## Extracted text:
┄┄┄┄┄┄

In this chapter, the authors focus on the first step in developing a breakthrough product: learning to interpret the interconnected factors of Social change, Economic trends, and Technological innovation, otherwise known as SET Factors.
This chapter is from the book

Breakthrough products result from the appropriate combination of style and technology and help to create experiences that people find both rewarding and valuable. In this chapter, we focus on the first step in developing a breakthrough product: learning to interpret the interconnected factors of Social change, Economic trends, and Technological innovation, otherwise known as SET Factors. Interpreting these SET Factors leads to identifying Product Opportunity Gaps (POGs) in the marketplace. Converting product opportunities into breakthrough products requires a combination of vision and sound methodology. As highlighted in the case studies in this chapter, the comprehensive approach introduced in this book applies equally to the development of products, services, and product-service systems through the new integration of products, interaction, and service.

Redefining the Bottom Line

This book introduces ideas and methods for companies that want to be market leaders in developing breakthrough products. Breakthrough products create new markets or redefine existing ones, support the customer’s experience in using the product and create a lifestyle fantasy about who that customer is, and generate higher profit for the company that produces them.

We have found the process of product development to be analogous to rock climbing, a challenging, invigorating, and empowering experience. To succeed at rock climbing, you need to have a set of appropriate tools, a good plan for the climb, and an interdependent team that works together to use the tools when appropriate. The climb is constant and well thought out, but the team has the training to adapt to issues that emerge along the way. Successful product development also requires a well-planned process using tools to help you negotiate difficult terrain. Teams of engineers, designers, and market researchers must work in unison to recognize promising product directions and work through the Fuzzy Front End of the product development process to create a product that meets the needs, wants, and desires of the customer.

Managing the Fuzzy Front End is an underlying theme in this book. The Fuzzy Front End is the part of the product development process that starts with the general goals of the program and covers the early stages of new product development. Making the most of the Fuzzy Front End is essential in creating breakthrough products. Companies that see the process as a climb see every part as essential and understand that the preparation and the climb have equal importance. The process requires the skill and patience necessary to use the tools successfully to develop products that you are confident will succeed in the marketplace.

Many companies approach product development as if it were parachuting instead of rock climbing. They have a core technology (their plane) and capital (the parachute), and then they free fall through the Fuzzy Front End to quality programs for manufacturing, expecting a smooth landing. These companies think the free fall will take care of itself—or, in product terms, they quickly focus on one product concept that they think will become a marketable product if it meets manufacturing or production quality standards and is then branded by an ad agency. Product development in this way succeeds only by chance. Failing to maximize the Fuzzy Front End causes these well-produced products to fail in the market because they do not respond to customers’ needs, wants, and desires. The result is a loss of brand equity, profit, time, and investor confidence.

New product development is a climb, not a free fall. The more prepared you are for the challenges of the terrain, the better the climb will be. This book helps you climb through the Fuzzy Front End of the product development process and gives you the tools that make your product more likely to succeed in the marketplace.

┄┄┄┄┄┄

Entries taken from a collection
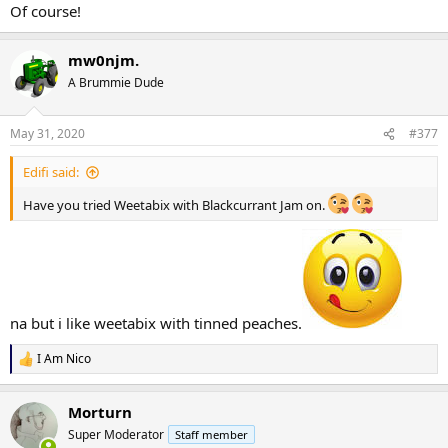
Of course!
mw0njm.
A Brummie Dude
May 31, 2020
#377
Edifi said:
Have you tried Weetabix with Blackcurrant Jam on.
na but i like weetabix with tinned peaches.
I Am Nico
R
e
a
Morturn
c
t
Super Moderator
Staff member
i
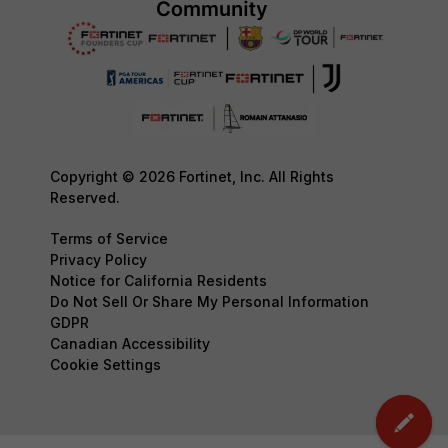
Copyright © 2026 Fortinet, Inc. All Rights
Reserved.
Terms of Service
Privacy Policy
Notice for California Residents
Do Not Sell Or Share My Personal Information
GDPR
Canadian Accessibility
Cookie Settings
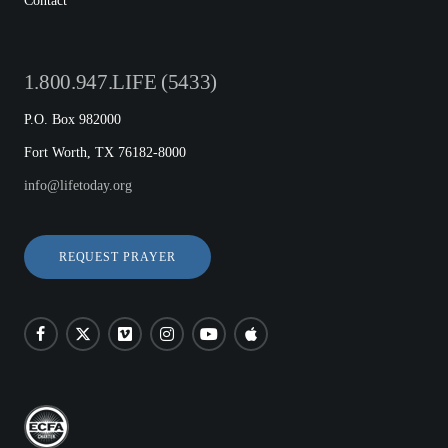
Contact
1.800.947.LIFE (5433)
P.O. Box 982000
Fort Worth, TX 76182-8000
info@lifetoday.org
REQUEST PRAYER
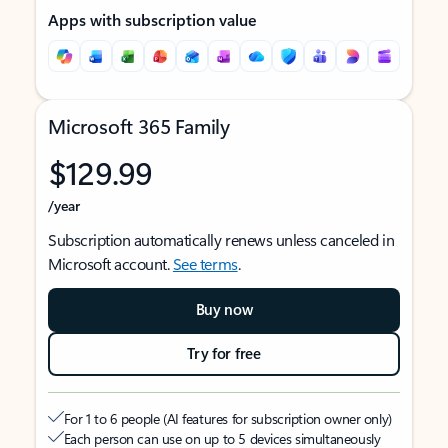
Apps with subscription value
Microsoft 365 Family
$129.99
/year
Subscription automatically renews unless canceled in
Microsoft account.
See terms
.
Buy now
Try for free
For 1 to 6 people (AI features for subscription owner only)
Each person can use on up to 5 devices simultaneously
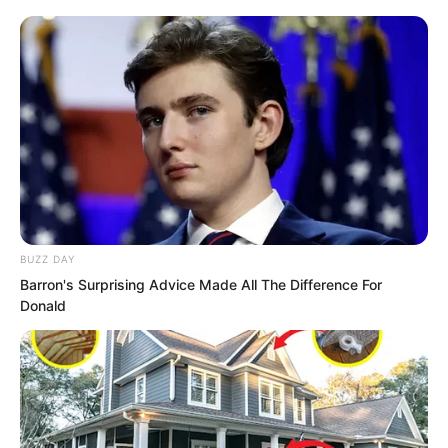
catties. At the time, she thought the
stone was just not placed steadily and
Xiang Xin happened to push it. Now it
seemed it was entirely Xiang Xin’s own
strength.
“Is the Young Master really going to help
them block Seven Emperor Mountain?”
Yang Hui giggled. “It is rare to see the
BUZZ DAY
Young Master do a good deed!”
Barron's Surprising Advice Made All The Difference For
Donald
Ye Chu lightly tapped Yang Hui and
reached out to pinch her tender cheeks
a few times. “Nonsense, helping others
is my motto!”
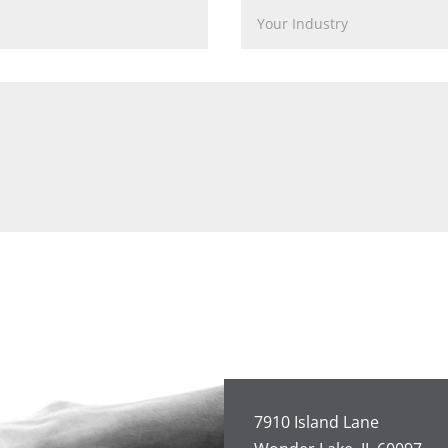
7910 Island Lane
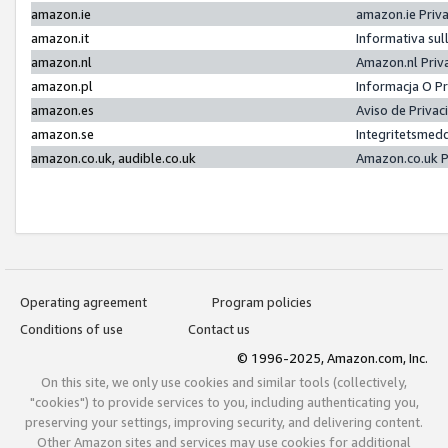
amazon.ie
amazon.ie Priv
amazon.it
Informativa sul
amazon.nl
Amazon.nl Priv
amazon.pl
Informacja O P
amazon.es
Aviso de Priva
amazon.se
Integritetsmed
amazon.co.uk, audible.co.uk
Amazon.co.uk P
Operating agreement
Program policies
Conditions of use
Contact us
© 1996-2025, Amazon.com, Inc.
On this site, we only use cookies and similar tools (collectively,
"cookies") to provide services to you, including authenticating you,
preserving your settings, improving security, and delivering content.
Other Amazon sites and services may use cookies for additional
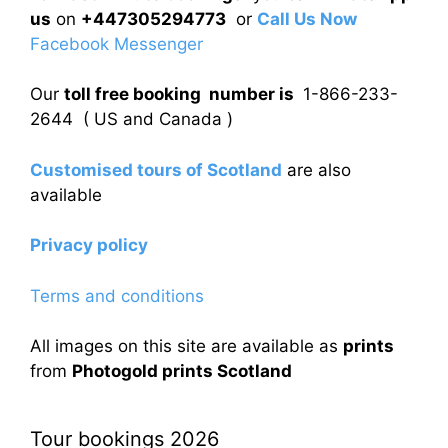
us
on
+447305294773
or
Call Us Now
Facebook Messenger
Our
toll free booking number is
1-866-233-
2644 ( US and Canada )
Customised tours of Scotland
are also
available
Privacy policy
Terms and conditions
All images on this site are available as
prints
from
Photogold prints Scotland
Tour bookings 2026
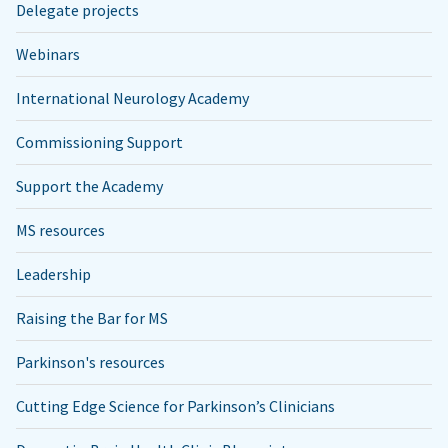
Delegate projects
Webinars
International Neurology Academy
Commissioning Support
Support the Academy
MS resources
Leadership
Raising the Bar for MS
Parkinson's resources
Cutting Edge Science for Parkinson’s Clinicians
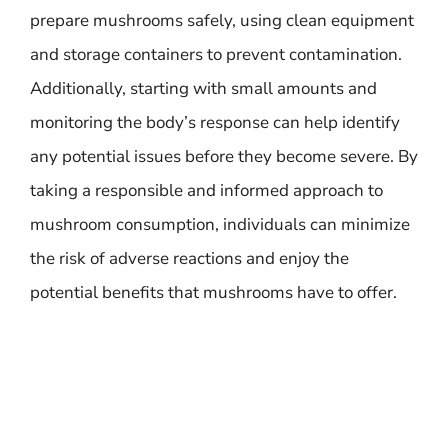
prepare mushrooms safely, using clean equipment
and storage containers to prevent contamination.
Additionally, starting with small amounts and
monitoring the body’s response can help identify
any potential issues before they become severe. By
taking a responsible and informed approach to
mushroom consumption, individuals can minimize
the risk of adverse reactions and enjoy the
potential benefits that mushrooms have to offer.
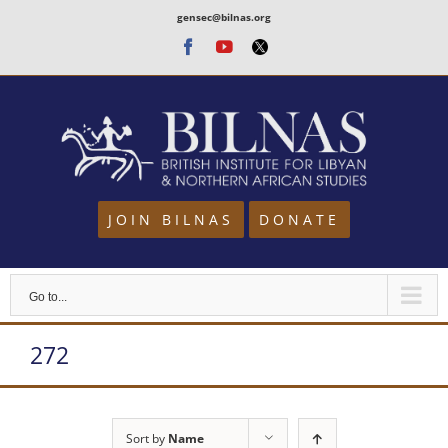
Skip
gensec@bilnas.org
to
Facebook
Youtube
Twitter
content
JOIN BILNAS
DONATE
Go to...
272
Sort by
Name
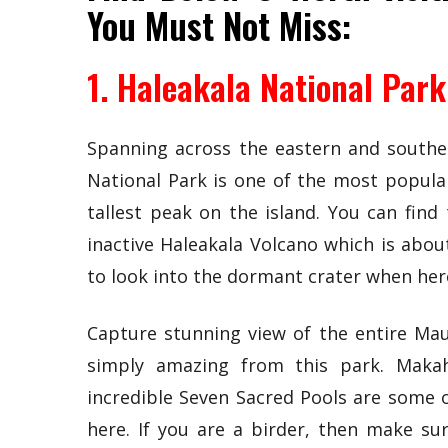
You Must Not Miss:
1. Haleakala National Park
Spanning across the eastern and southern
National Park is one of the most popular
tallest peak on the island. You can fin
inactive Haleakala Volcano which is abou
to look into the dormant crater when her
Capture stunning view of the entire Mau
simply amazing from this park. Makahi
incredible Seven Sacred Pools are some o
here. If you are a birder, then make su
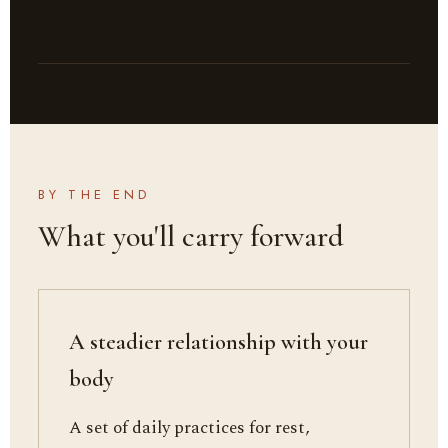
BY THE END
What you'll carry forward
A steadier relationship with your
body
A set of daily practices for rest,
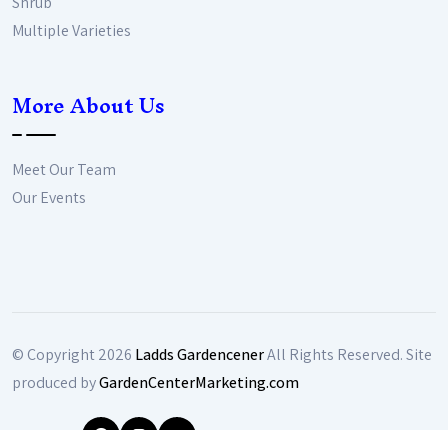
Shrub
Multiple Varieties
More About Us
Meet Our Team
Our Events
© Copyright
2026
Ladds Gardencener
All Rights Reserved. Site
produced by
GardenCenterMarketing.com
Follow Us:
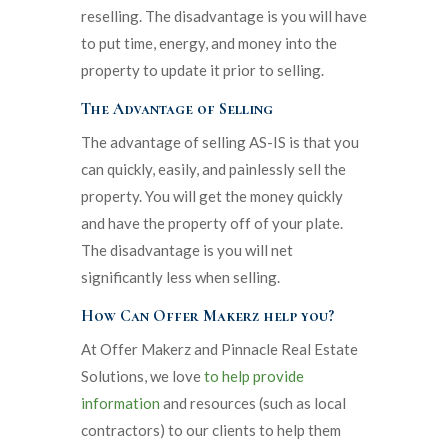
reselling. The disadvantage is you will have
to put time, energy, and money into the
property to update it prior to selling.
The Advantage of Selling
The advantage of selling AS-IS is that you
can quickly, easily, and painlessly sell the
property. You will get the money quickly
and have the property off of your plate.
The disadvantage is you will net
significantly less when selling.
How Can Offer Makerz help you?
At Offer Makerz and Pinnacle Real Estate
Solutions, we love
to help provide
information
and resources (such as local
contractors) to our clients to help them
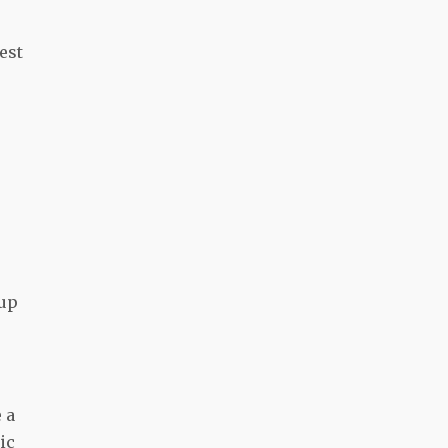
est
 up
e
 a
ic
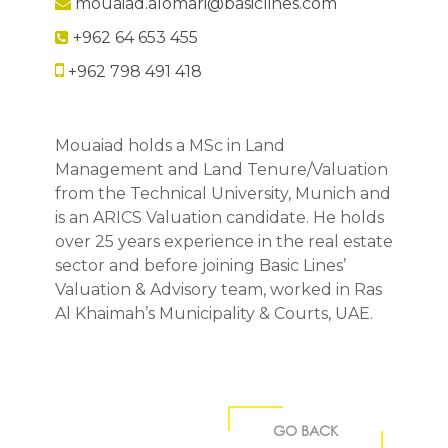
mouaiad.alomari@basiclines.com
+962 64 653 455
+962 798 491 418
Mouaiad holds a MSc in Land
Management and Land Tenure/Valuation
from the Technical University, Munich and
is an ARICS Valuation candidate. He holds
over 25 years experience in the real estate
sector and before joining Basic Lines’
Valuation & Advisory team, worked in Ras
Al Khaimah’s Municipality & Courts, UAE.
GO BACK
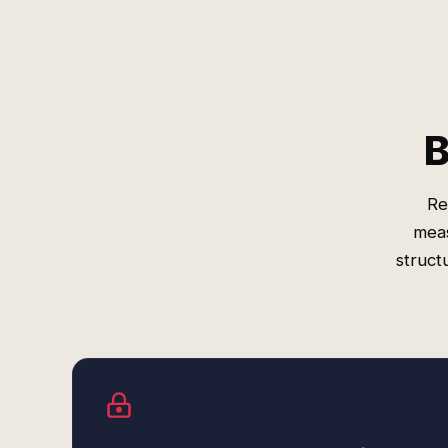
B
Re
meas
struct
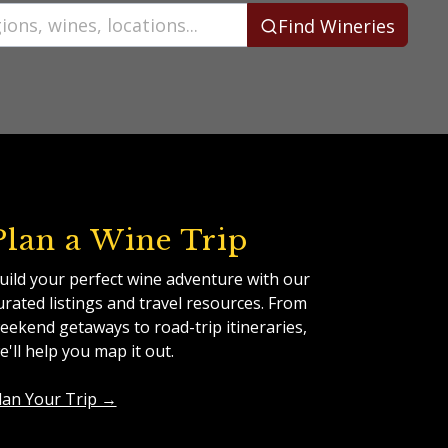
Find Wineries
Plan a Wine Trip
uild your perfect wine adventure with our
urated listings and travel resources. From
eekend getaways to road-trip itineraries,
e'll help you map it out.
lan Your Trip →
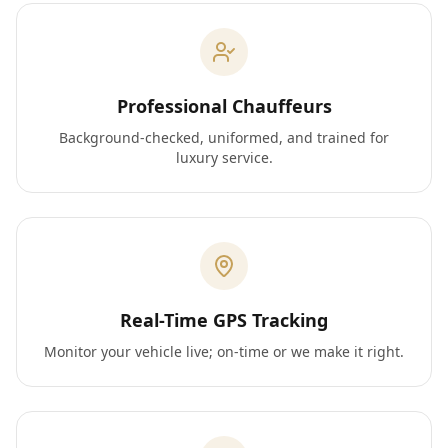
Professional Chauffeurs
Background-checked, uniformed, and trained for
luxury service.
Real-Time GPS Tracking
Monitor your vehicle live; on-time or we make it right.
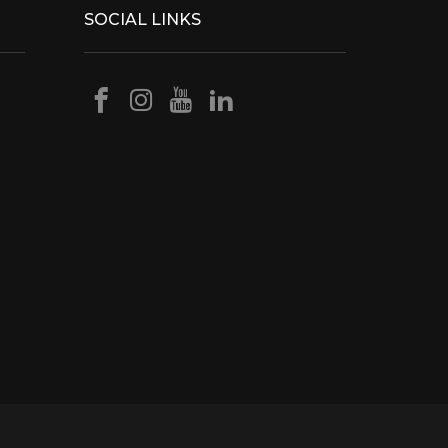
SOCIAL LINKS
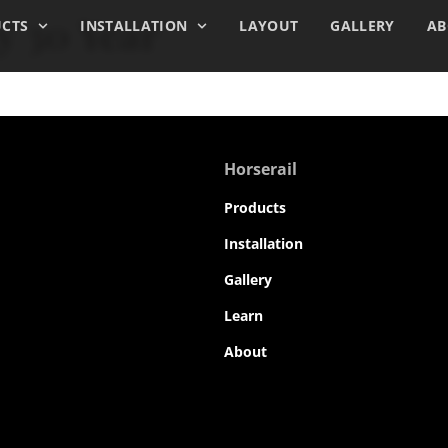
y 30 Year
CTS
INSTALLATION
LAYOUT
GALLERY
AB
Horserail
Products
Installation
Gallery
Learn
About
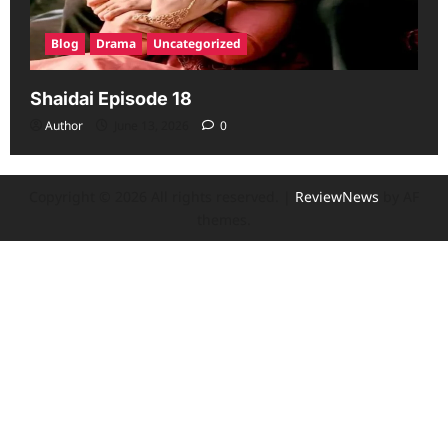
Blog
Drama
Uncategorized
Shaidai Episode 18
Author
June 13, 2026
0
Copyright © 2026 All rights reserved.
|
ReviewNews
by AF
themes.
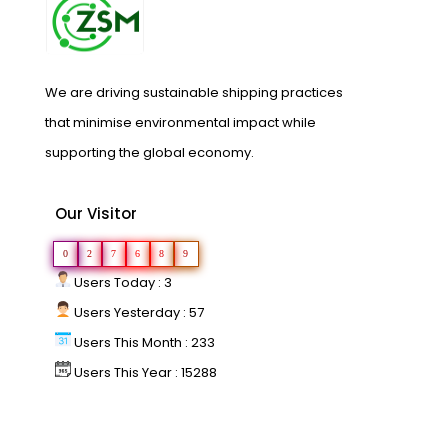
We are driving sustainable shipping practices
that minimise environmental impact while
supporting the global economy.
Our Visitor
0
2
7
6
8
9
Users Today : 3
Users Yesterday : 57
Users This Month : 233
Users This Year : 15288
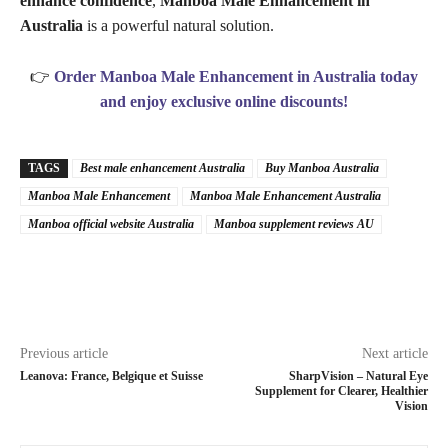
enhance confidence
,
Manboa Male Enhancement in
Australia
is a powerful natural solution.
👉
Order Manboa Male Enhancement in Australia today
and enjoy exclusive online discounts!
TAGS
Best male enhancement Australia
Buy Manboa Australia
Manboa Male Enhancement
Manboa Male Enhancement Australia
Manboa official website Australia
Manboa supplement reviews AU
Previous article
Next article
Leanova: France, Belgique et Suisse
SharpVision – Natural Eye
Supplement for Clearer, Healthier
Vision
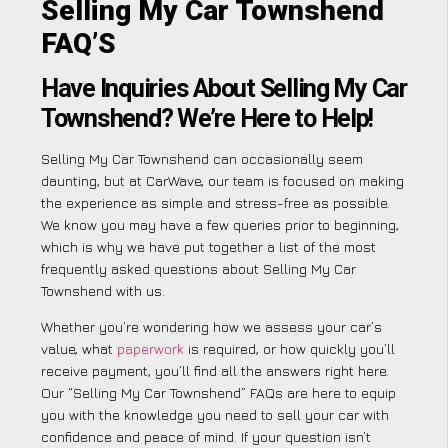
Selling My Car Townshend
FAQ’S
Have Inquiries About Selling My Car
Townshend? We’re Here to Help!
Selling My Car Townshend can occasionally seem
daunting, but at CarWave, our team is focused on making
the experience as simple and stress-free as possible.
We know you may have a few queries prior to beginning,
which is why we have put together a list of the most
frequently asked questions about Selling My Car
Townshend with us.
Whether you’re wondering how we assess your car’s
value, what
paperwork
is required, or how quickly you’ll
receive payment, you’ll find all the answers right here.
Our “Selling My Car Townshend” FAQs are here to equip
you with the knowledge you need to sell your car with
confidence and peace of mind. If your question isn’t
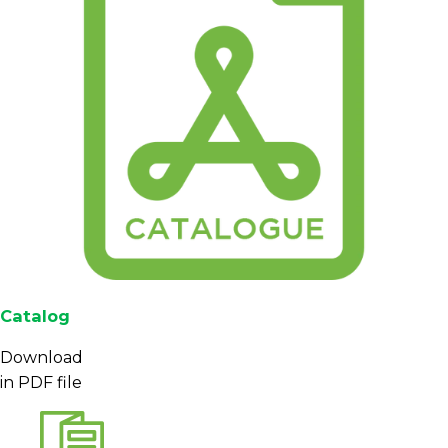
Catalog
Download
in PDF file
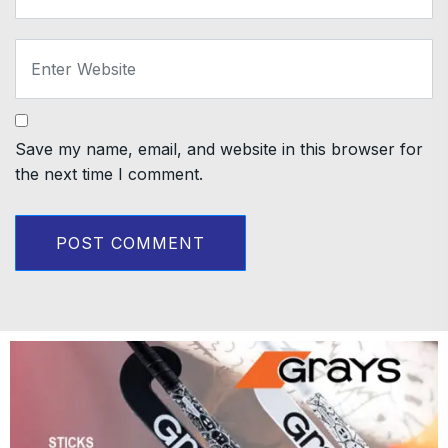
Save my name, email, and website in this browser for
the next time I comment.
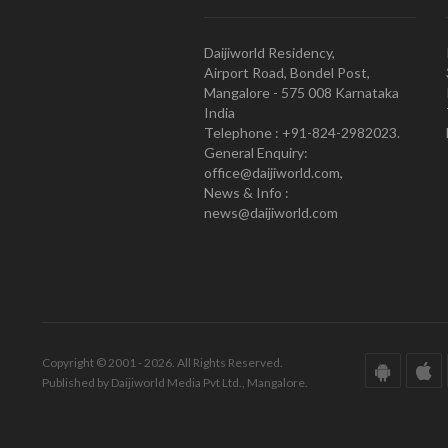
Daijiworld Residency,
Airport Road, Bondel Post,
Mangalore - 575 008 Karnataka
India
Telephone : +91-824-2982023.
General Enquiry:
office@daijiworld.com,
News & Info :
news@daijiworld.com
Copyright © 2001 - 2026. All Rights Reserved.
Published by Daijiworld Media Pvt Ltd., Mangalore.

┄┄┄┄┄┄

## Task instructions:
Please pick up the text on developing breakthrough products after its final sentence and continue it.

## Written answer:
A number of challenges make it difficult for companies to maintain a leading position in a particular product category. These challenges are forcing companies to redefine the bottom line and the path to get there. The goal is to increase profits while simultaneously maintaining a healthy internal structure that balances innovation and continuity. So as companies are trying to realize their stated goals in sales and profit projections, they are also trying to resolve the following issues:

  • Finding the right opportunities for new products and appropriate innovation to improve existing products
  • Maximizing front-end decisions to minimize downstream corrections
  • Reducing cycle times without reducing innovation and quality
  • Building and maintaining brand equity through a strong product
  • Integrating design, marketing, and engineering by reducing “perceptual gaps” and producing products that are considered useful, usable, and desirable by the customer
  • Appropriately positioning the role of technology in product development
  • Recognizing the significance of industrial and interaction design in the product development process
  • Attracting, preparing, and retaining the best people

To successfully meet these challenges, a shared vision must flow from top management through middle and lower management down to individual members of product development teams. Although an opportunity for new products can be identified at any level, the vision of the product potential must be shared and championed at all levels. Not only do successful products help customers create maximum experiences in their everyday lives, but the process of developing the products themselves must be an equally powerful and rewarding experience for the product team. Developing products should be a form of serious fun. If everyone on the team is enjoying the process, it usually means that everyone in the company profits from the experience.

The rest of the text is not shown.